Иван услышал Васильев плач, остановил лошадь поодаль: он, фронтовик, знал или лучше других догадывался, почему плачет молодой Василий. Уснувшую ещё в дороге Наталью по самые глаза прикрыл тулупом — не надо ей видеть и слышать мужских слёз. Закурил, глубоко затянулся. Феодора рядышком молилась. Семён Орлов, держа на руках Ваню, смотрел на них от дома и крепче, крепче прижимал к груди сына.

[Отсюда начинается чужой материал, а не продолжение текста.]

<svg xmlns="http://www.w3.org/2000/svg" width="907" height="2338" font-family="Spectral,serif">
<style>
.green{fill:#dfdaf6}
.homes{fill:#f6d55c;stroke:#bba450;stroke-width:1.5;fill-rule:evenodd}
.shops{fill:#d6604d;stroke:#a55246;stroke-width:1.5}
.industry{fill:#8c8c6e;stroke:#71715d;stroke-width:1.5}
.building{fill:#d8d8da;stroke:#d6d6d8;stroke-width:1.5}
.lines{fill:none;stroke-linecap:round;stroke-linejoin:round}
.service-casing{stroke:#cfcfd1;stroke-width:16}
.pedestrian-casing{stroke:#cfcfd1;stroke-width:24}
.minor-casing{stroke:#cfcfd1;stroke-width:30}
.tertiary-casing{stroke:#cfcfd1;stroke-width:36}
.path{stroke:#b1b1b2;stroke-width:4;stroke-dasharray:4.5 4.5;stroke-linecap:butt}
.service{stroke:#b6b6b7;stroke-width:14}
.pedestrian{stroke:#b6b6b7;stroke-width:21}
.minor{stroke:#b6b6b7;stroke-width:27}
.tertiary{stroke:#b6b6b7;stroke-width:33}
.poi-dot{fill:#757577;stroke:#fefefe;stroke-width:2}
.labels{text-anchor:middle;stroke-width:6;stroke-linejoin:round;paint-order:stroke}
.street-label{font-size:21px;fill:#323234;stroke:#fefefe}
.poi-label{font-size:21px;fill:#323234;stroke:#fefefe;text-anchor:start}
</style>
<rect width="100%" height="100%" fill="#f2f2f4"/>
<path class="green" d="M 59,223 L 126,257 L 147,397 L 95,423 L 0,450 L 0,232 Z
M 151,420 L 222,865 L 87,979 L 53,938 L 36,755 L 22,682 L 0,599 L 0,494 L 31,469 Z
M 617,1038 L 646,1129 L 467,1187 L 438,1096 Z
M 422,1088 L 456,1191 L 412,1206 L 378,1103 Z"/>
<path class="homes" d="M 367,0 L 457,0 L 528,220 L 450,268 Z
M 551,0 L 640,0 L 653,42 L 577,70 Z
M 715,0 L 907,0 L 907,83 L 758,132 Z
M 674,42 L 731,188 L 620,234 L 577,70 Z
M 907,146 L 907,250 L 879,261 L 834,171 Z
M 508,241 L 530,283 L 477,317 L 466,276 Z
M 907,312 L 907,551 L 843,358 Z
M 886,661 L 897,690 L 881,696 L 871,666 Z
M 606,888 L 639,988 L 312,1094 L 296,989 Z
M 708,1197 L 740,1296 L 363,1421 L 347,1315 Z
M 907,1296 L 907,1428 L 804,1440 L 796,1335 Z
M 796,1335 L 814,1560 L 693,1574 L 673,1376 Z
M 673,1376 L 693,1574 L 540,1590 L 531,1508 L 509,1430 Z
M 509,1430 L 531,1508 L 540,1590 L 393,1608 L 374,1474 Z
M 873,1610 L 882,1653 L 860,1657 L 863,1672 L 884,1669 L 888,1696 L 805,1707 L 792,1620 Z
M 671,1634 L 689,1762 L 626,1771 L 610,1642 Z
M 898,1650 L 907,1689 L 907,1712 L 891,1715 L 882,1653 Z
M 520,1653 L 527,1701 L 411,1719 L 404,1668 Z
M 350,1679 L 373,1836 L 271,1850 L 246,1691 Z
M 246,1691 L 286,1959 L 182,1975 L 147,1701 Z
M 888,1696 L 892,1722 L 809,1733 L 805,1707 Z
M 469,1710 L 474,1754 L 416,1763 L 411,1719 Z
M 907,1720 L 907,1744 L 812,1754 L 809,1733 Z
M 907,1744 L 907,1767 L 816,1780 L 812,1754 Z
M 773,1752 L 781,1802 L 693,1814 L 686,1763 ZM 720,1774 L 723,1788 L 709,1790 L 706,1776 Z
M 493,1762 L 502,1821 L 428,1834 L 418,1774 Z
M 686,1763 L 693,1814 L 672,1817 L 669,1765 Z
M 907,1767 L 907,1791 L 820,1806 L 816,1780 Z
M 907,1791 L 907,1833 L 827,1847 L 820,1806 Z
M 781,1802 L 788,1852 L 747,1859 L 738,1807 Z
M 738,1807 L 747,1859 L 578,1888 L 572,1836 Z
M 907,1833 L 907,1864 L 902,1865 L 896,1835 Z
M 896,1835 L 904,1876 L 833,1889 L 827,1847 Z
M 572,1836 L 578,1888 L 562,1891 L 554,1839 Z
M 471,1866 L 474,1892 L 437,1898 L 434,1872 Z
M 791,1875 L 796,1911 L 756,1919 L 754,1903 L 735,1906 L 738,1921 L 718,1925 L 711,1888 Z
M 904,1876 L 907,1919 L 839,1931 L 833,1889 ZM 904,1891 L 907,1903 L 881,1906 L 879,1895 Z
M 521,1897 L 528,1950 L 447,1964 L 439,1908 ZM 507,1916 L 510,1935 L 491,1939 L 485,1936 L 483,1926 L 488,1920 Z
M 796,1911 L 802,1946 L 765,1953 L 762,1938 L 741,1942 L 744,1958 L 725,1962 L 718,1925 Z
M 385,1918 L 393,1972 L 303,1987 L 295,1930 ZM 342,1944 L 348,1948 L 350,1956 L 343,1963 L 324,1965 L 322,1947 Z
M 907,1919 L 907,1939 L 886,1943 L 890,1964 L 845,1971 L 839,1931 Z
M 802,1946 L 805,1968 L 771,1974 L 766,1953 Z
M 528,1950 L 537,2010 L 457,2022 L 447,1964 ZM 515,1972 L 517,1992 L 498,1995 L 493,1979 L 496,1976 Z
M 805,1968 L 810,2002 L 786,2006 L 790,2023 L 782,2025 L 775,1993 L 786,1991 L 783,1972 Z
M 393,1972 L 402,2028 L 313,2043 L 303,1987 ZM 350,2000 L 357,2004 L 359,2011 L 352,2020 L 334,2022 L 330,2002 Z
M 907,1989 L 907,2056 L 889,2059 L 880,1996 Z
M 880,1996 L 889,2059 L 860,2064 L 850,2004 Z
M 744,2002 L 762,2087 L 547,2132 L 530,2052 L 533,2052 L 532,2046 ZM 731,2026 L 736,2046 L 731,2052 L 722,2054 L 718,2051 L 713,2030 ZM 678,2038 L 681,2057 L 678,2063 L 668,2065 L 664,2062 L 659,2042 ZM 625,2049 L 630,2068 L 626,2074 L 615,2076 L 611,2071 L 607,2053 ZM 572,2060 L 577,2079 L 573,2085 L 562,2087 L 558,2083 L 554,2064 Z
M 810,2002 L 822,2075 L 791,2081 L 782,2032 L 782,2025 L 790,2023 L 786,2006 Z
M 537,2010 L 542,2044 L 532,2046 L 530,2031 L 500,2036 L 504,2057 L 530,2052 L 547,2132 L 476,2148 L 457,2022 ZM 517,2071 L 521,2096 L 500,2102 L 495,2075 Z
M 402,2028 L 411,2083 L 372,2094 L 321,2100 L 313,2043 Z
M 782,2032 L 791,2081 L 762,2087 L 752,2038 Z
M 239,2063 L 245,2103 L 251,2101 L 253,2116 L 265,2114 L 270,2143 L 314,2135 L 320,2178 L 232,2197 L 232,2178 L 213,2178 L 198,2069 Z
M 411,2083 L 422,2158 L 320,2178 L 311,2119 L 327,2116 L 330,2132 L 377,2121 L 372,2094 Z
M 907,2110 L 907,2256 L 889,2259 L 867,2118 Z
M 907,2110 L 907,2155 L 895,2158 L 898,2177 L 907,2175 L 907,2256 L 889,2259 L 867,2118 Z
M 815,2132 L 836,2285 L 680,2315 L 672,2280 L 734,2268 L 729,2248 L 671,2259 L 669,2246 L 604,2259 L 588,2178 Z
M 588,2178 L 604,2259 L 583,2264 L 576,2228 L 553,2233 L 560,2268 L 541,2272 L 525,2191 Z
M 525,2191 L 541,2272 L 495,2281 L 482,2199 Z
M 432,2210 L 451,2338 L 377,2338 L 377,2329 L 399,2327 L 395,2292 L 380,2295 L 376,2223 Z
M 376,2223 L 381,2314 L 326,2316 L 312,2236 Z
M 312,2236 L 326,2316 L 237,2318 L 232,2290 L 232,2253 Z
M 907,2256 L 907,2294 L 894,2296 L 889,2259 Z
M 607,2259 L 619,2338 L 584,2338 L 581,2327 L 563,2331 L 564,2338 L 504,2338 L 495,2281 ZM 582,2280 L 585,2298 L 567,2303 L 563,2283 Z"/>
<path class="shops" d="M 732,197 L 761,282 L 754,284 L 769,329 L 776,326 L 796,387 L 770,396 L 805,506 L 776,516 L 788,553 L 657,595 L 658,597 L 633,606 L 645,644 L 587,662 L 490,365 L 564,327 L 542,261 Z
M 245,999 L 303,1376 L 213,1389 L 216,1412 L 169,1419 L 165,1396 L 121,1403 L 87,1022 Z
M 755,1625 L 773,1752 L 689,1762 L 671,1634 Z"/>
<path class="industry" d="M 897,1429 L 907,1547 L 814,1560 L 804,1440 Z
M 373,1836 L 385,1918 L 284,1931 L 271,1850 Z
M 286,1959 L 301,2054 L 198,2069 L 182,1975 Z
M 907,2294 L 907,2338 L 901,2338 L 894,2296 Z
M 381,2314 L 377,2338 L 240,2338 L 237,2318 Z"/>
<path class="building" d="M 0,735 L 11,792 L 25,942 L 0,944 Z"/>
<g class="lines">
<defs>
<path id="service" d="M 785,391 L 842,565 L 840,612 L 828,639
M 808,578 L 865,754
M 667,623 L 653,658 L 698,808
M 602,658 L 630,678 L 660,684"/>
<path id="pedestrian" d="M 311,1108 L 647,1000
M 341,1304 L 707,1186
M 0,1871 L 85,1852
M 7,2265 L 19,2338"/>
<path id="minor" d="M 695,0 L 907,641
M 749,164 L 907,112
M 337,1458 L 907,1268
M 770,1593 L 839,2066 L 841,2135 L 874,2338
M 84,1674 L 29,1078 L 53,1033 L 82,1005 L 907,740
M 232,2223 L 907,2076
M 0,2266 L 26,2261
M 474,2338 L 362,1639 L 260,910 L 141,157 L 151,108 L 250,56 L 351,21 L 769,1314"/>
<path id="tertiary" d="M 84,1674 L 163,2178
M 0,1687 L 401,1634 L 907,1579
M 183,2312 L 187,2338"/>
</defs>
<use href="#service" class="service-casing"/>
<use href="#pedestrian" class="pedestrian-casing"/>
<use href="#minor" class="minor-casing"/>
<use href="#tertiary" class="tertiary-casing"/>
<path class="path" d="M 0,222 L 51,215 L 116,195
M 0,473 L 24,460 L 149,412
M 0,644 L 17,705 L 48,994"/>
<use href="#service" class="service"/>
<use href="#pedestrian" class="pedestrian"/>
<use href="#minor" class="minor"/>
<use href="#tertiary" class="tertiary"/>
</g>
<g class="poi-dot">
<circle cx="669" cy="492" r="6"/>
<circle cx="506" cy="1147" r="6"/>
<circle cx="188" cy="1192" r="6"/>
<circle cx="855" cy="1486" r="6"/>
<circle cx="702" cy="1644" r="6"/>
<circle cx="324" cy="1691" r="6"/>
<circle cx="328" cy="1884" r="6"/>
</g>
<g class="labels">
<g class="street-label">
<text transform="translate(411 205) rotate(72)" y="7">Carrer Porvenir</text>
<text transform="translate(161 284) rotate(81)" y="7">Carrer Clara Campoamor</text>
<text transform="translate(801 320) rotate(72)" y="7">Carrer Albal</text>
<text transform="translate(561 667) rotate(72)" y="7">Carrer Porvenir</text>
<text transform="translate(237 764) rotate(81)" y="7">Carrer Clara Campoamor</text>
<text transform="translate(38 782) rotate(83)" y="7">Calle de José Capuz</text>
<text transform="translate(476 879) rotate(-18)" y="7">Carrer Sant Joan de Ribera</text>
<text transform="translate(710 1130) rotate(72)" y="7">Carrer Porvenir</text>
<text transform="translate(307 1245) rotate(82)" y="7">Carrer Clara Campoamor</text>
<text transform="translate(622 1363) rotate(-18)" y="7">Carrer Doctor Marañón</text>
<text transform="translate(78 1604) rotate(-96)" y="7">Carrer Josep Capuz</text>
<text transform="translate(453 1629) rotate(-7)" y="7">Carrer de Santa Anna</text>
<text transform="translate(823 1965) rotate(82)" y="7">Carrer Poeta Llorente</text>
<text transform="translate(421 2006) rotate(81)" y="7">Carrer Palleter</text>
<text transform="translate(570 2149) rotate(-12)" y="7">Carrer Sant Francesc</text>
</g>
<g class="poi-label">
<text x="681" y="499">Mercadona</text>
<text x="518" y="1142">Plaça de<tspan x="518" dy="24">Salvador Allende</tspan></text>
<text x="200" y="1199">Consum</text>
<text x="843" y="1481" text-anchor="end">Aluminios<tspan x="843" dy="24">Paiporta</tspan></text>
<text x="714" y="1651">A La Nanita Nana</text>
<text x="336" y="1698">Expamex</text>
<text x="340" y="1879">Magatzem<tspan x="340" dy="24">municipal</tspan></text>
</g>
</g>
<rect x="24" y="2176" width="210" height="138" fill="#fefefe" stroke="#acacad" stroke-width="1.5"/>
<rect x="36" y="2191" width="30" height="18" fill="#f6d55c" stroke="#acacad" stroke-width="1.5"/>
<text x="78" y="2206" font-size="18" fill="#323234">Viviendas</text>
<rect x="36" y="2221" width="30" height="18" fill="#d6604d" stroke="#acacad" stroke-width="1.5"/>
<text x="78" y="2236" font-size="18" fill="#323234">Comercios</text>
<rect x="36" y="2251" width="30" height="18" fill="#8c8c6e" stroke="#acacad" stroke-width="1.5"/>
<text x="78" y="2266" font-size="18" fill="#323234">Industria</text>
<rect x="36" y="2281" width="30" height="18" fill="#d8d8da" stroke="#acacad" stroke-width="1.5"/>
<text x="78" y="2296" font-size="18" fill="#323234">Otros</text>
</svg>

Из всей прежней — довоенной — гулевой, весёлой артели Ивана остались в живых, не потерялись в бурях перемен и снова вместе с ним трудились только трое — вытянувшийся в длинного сухостойного, но крепкого парня Митька Говорин, жутко состарившийся, сморщившийся бывший каторжанин с покалеченными кривыми руками Игнат Медведев да фронтовик-инвалид — без глаза вернулся — бойкий, не унывающий Пётр Верхозин. Всё. Пожалуй, пол-Зимовейного не вернулось с фронтов, а некоторые, целыми семьями, подались то на прииски, то бог весть куда ещё в поисках лучшей доли. С год назад приняли в артель Фёдора Охотникова: его строгая, требовательная Ульяна продолжительно и мучительно болела по-женски и умерла. Сам он, лишившись неусыпного ежеминутного догляда, безобразно, разгульно запил, лесопилка остановилась, потому что работать было некому да и стоящие заказы не поступали уже несколько лет, и пришлось всё, в том числе и великолепный дом со всем хозяйством за бесценок продать. Поселился Фёдор у брата на огороде в зимовьюшке, и как его ни пытались перетащить в дом — ни в какую не соглашался. Исподволь спивался — пропадал, судачили зимовейцы, мужик, и, кажется, уже никто ему не мог помочь.

Теперь вместе с мужиками нередко выходила на промысел и Дарья — не хватало мужичьих рабочих рук. Внешне Дарья мало переменилась: всё такой же была дородной красавицей, всё так же светились добродушным лукавством и приманчивой лаской её узкие азиатские глазки, всё так же любила она принарядиться и покрасоваться, если выдавался случай, перед каким новым, залётным мужичком. Погиб на фронте ещё в 15-ом году её младший брат Аполлон, и она впервые в своей жизни плакала недели две, и сейчас чуть вспомнит своего любимого, ласкового молоденького брата — плачет, заливается. А старший, Балдуй, ушёл на фронт прапорщиком и сгинул под трижды проклятым Брест-Литовском у какой-то реки Припяти. Дарья недавно ездила в свой родной эхиритский улус. Мать и отец оба сокрушены горем, недужные, и она не знала, как утешить родителей, потому что не знала и того, как смирить своё сердце с этими чудовищными потерями. Особенно отец был плох. Без сыновей он не смог управиться со всем своим огромным скотоводческим хозяйством, да и откупщики, интенданты, купцы куда-то все подевались, и теперь от многого приходилось отказываться, а без размаха, без роста, без множащегося поголовья лошадей и скота бедный трудяга Бадма-Цырен совсем не знал, как можно жить на свете.